SUPREME COURT OF THE STATE OF NEW YORK Appellate Division, Fourth Judicial Department
March 27, 2009
THE PEOPLE OF THE STATE OF NEW YORK, RESPONDENT,
RICKIE SCOTT, DEFENDANT-APPELLANT.
Appeal from a judgment of the Erie County Court (Michael L. D'Amico, J.), rendered February 7, 2008. The judgment convicted defendant, upon a jury verdict, of attempted murder in the second degree, assault in the first degree, robbery in the first degree and menacing in the second degree.
Published by New York State Law Reporting Bureau pursuant to Judiciary Law § 431.
This opinion is uncorrected and subject to revision before publication in the Official Reports.
PRESENT: SCUDDER, P.J., SMITH, PERADOTTO, CARNI, AND GREEN, JJ.
It is hereby ORDERED that the judgment so appealed from is unanimously affirmed.
Defendant appeals from a judgment convicting him, following a jury trial, of attempted murder in the second degree (Penal Law §§ 110.00, 125.25 ), assault in the first degree (§ 120.10 ), robbery in the first degree (§ 160.15 ) and menacing in the second degree (§ 120.14 ), arising out of three separate incidents. Contrary to defendant's contention, the evidence is legally sufficient to support the conviction of attempted murder and assault (see generally People v Bleakley, 69 NY2d 490, 495).
Viewing the evidence in light of the elements of attempted murder and assault as charged to the jury (see People v Danielson, 9 NY3d 342, 349), we further conclude that the verdict with respect to those crimes is not against the weight of the evidence (see generally Bleakley, 69 NY2d at 495).
Defendant contends that County Court erred in refusing to suppress the in-court identification of an eye-witness to the shooting incident who had identified him in a photo array because the police compiled the photo array based upon their own suspicion of the perpetrator rather than a description given by the shooting victim. We reject that contention. The record of the suppression hearing supports the court's determination that the photo array was " not so suggestive as to create the substantial likelihood that defendant would be misidentified' " (People v Johnson, 52 AD3d 1286, 1286, lv denied 11 NY3d 738; see People v Munoz, 223 AD2d 370, lv denied 88 NY2d 990).

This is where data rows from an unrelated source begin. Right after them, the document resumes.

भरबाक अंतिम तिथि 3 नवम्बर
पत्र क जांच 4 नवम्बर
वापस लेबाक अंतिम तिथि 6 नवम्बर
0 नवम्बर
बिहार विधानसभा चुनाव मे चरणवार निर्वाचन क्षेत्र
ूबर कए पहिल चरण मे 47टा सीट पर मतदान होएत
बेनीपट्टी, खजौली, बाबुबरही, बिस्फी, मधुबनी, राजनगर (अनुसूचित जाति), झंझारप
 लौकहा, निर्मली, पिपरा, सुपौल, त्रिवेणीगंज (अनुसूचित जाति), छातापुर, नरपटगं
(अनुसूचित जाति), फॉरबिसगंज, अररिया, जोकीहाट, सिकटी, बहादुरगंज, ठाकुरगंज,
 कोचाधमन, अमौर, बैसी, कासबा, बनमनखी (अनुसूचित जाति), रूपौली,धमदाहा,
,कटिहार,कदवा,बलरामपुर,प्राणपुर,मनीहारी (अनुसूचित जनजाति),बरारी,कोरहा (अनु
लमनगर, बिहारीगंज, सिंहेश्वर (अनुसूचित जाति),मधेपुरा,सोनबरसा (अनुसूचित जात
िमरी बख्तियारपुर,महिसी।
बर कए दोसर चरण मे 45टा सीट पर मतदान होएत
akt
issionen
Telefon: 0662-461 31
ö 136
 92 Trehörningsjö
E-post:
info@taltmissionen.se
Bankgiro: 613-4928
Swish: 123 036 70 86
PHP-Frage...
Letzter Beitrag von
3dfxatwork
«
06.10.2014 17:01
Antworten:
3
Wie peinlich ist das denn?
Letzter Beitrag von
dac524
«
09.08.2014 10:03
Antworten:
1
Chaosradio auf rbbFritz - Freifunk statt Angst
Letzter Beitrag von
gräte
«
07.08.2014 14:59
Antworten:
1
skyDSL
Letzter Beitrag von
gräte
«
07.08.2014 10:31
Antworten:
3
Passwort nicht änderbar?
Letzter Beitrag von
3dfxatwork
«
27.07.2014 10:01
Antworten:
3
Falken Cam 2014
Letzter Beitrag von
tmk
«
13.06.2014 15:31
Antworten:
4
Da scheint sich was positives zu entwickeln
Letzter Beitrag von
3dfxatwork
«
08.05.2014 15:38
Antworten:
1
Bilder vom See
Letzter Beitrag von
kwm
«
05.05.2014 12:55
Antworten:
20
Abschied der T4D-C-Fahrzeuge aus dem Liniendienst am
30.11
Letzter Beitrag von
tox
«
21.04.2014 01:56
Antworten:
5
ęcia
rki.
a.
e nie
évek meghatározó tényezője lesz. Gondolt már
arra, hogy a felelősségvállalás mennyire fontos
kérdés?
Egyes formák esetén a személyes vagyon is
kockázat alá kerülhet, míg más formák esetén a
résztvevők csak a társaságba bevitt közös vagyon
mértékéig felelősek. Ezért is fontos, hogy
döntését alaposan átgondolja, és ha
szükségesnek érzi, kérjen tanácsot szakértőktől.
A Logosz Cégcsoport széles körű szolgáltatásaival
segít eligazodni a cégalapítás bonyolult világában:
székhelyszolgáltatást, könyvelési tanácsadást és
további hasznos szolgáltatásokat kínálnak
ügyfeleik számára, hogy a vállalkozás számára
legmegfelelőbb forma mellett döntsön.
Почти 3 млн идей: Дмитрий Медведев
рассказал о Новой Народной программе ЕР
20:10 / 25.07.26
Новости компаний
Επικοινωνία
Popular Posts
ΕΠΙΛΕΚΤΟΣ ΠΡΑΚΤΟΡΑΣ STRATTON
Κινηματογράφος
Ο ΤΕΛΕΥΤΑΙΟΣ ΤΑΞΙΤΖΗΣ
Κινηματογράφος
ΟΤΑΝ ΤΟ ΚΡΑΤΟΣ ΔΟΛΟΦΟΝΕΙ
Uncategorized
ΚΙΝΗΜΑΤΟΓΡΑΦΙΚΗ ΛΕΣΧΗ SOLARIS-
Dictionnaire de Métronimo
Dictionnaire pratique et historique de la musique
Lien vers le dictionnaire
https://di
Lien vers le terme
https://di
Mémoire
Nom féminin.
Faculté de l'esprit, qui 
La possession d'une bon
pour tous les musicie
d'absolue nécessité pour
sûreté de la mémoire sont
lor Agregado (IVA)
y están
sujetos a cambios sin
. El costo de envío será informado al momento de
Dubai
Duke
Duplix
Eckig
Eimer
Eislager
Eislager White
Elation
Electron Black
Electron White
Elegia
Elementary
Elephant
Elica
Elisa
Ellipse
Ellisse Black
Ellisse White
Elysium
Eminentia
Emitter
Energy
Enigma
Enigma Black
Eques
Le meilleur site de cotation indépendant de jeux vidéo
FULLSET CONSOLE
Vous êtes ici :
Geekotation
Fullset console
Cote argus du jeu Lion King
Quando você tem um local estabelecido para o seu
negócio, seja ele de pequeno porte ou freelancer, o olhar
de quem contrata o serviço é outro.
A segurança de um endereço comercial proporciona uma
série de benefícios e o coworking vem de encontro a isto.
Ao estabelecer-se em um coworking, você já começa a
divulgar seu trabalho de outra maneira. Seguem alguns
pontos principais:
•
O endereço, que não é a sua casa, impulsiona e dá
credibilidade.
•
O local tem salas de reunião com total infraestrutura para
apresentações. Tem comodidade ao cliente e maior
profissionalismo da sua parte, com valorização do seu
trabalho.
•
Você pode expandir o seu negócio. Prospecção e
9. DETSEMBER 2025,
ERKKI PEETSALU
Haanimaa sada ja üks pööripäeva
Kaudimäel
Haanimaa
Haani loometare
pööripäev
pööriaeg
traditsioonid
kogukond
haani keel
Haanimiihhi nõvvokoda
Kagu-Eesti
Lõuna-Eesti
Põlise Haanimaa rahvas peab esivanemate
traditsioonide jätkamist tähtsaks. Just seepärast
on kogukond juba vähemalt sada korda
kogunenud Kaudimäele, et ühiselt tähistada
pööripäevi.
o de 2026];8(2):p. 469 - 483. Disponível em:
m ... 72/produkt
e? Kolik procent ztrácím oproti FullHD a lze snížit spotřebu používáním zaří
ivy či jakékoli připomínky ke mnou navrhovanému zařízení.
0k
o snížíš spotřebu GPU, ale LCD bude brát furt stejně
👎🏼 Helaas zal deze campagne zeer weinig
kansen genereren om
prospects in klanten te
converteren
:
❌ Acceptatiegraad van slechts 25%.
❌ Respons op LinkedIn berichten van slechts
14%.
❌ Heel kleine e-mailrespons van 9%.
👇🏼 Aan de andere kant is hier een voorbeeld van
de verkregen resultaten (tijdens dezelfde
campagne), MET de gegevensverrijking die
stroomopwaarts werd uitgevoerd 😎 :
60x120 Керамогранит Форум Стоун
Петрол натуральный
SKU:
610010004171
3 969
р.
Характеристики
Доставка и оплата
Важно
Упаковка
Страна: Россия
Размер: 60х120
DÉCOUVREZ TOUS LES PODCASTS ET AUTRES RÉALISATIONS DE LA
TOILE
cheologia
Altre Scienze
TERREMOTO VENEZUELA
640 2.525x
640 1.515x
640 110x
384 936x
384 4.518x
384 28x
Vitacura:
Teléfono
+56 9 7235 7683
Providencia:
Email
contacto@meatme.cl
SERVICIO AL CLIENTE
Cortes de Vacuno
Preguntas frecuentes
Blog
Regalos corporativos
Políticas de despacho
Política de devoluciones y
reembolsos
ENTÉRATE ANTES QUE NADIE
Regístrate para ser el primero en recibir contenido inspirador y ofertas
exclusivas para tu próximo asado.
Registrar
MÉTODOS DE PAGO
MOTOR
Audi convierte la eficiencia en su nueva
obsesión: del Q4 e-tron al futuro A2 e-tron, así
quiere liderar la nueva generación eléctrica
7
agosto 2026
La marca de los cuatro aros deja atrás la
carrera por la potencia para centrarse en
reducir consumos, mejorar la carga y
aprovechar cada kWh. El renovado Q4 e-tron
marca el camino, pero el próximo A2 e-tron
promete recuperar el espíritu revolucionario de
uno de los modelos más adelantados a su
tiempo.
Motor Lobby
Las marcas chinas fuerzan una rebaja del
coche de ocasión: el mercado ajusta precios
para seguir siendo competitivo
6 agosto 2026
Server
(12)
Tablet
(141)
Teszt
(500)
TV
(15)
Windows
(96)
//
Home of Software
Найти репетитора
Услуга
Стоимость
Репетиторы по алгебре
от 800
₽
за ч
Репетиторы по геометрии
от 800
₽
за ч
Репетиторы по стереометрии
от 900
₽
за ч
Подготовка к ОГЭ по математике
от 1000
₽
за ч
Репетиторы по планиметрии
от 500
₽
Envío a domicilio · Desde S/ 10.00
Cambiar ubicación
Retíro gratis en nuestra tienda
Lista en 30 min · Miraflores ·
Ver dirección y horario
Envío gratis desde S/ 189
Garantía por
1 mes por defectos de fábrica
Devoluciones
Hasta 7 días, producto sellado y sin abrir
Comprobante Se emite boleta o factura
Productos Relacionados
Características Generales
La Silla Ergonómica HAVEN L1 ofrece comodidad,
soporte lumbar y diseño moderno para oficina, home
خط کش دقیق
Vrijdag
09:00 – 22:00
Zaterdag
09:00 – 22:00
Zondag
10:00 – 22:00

Contrary to the further contention of defendant, the court properly denied his motion to sever the menacing count. That count was properly joinable with the remaining counts of the indictment pursuant to CPL 200.20 (2) (b) inasmuch as proof of each count "would be material and admissible as evidence in chief upon a trial" of the other counts (id.; see People v Lee, 275 AD2d 995, 996, lv denied 95 NY2d 966).
We reject the contention of defendant that he was denied a fair trial by prosecutorial misconduct on summation. "Although the prosecutor improperly made a safe streets' comment by urging the jury to do justice" in order to prevent the escalation of crime in the neighborhood where the shooting occurred, we conclude that the prosecutor's "isolated comment was not so egregious as to deprive defendant of a fair trial" (People v Tolliver, 267 AD2d 1007, 1008, lv denied 94 NY2d 908). "The remaining comments challenged by defendant were fair comment on the evidence or fair responses to the comments of defense counsel and did not constitute [prosecutorial] misconduct" (id.; see People v Halm, 81 NY2d 819, 821).
Finally, the sentence is not unduly harsh or severe.